An Oregon mother is suing the state for denying her adoption application over her religious stance on gender ideology.
Jessica Bates, a Christian mother of five, filed a federal complaint against the Oregon Department of Human Services after the department denied her adoption application. Bates claims she was denied because her stance against sex-change treatments for children conflicted with state law demanding foster parents respect the "gender expression" of adopted children, Fox News reported.
Asked by a state official if she would support giving sex-change hormones to a child, Bates said she responded that she considers it child abuse. She allegedly later received a letter of denial, informing her that her beliefs violated Oregon state law on foster adoptions.
"I have no problem loving them and accepting them as they are, but I would not encourage them in this behavior. I believe God gives us our gender/sex, and it’s not something we get to choose," Bates wrote to the official.
"Oregon is putting its political agenda above the needs of countless children who would be happy to grow up in a loving, Christian home like Jessica’s," Bates’s legal counsel said.
The complaint comes amid heated debates across the nation over cross-sex medical procedures for children. Rep.
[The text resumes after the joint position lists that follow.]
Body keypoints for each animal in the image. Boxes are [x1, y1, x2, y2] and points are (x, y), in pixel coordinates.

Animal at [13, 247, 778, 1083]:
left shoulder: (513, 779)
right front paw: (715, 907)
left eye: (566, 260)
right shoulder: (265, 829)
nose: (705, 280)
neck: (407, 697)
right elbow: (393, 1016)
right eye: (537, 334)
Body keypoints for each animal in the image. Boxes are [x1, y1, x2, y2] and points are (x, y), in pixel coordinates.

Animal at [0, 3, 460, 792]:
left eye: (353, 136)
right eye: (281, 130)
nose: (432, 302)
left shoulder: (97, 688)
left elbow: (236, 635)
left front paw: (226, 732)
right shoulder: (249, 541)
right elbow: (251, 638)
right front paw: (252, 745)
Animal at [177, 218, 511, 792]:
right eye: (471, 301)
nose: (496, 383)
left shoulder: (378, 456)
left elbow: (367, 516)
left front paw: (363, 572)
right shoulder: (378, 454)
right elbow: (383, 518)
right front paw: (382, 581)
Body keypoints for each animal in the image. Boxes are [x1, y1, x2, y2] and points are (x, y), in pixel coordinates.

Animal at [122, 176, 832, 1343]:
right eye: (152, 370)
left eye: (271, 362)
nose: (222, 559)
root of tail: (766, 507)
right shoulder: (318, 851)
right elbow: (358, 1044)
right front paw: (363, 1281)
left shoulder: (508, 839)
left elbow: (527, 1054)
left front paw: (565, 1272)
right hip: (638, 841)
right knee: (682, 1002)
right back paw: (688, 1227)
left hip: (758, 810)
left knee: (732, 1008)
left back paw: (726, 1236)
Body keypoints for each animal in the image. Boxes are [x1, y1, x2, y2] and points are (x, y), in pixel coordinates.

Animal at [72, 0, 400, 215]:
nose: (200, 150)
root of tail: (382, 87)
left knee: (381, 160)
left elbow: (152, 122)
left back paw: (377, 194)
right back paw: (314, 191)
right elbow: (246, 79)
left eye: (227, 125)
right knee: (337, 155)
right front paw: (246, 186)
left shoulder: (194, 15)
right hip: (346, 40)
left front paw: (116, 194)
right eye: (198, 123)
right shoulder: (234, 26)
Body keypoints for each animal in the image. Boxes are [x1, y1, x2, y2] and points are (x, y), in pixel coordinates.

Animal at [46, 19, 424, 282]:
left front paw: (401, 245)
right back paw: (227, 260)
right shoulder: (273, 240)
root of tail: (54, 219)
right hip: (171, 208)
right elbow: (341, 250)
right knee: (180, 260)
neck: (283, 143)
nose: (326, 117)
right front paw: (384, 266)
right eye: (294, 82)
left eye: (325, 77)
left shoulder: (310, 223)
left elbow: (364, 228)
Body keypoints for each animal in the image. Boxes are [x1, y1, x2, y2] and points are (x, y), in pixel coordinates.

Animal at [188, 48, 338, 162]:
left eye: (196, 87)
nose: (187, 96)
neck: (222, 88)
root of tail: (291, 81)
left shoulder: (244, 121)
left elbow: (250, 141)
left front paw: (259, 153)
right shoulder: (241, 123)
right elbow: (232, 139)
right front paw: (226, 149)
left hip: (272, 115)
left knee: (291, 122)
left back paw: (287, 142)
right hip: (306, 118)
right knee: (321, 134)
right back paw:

Alexandria Ocasio-Cortez (D., N.Y.) recently denied Libs of TikTok creator Chaya Raichik’s claim that the Boston Children’s Hospital performed hysterectomies on minors, attributing the "lie" to "prominent far-right influences."
Last month, Department of Health and Human Services official Rachel Levine celebrated "gender affirming care" for minors and claimed to be "optimistic" that it will be normalized.
States across the country have taken measures to ban or limit sex-change treatments for minors. Last month, Arkansas governor Sarah Huckabee Sanders (R.) enacted a law to allow patients who received gender treatments as a minor to sue their doctors up to 15 years after turning 18.
Last week, West Virginia enacted a total ban on gender treatments for minors.
The Oregon Department of Human Services did not return a request for comment.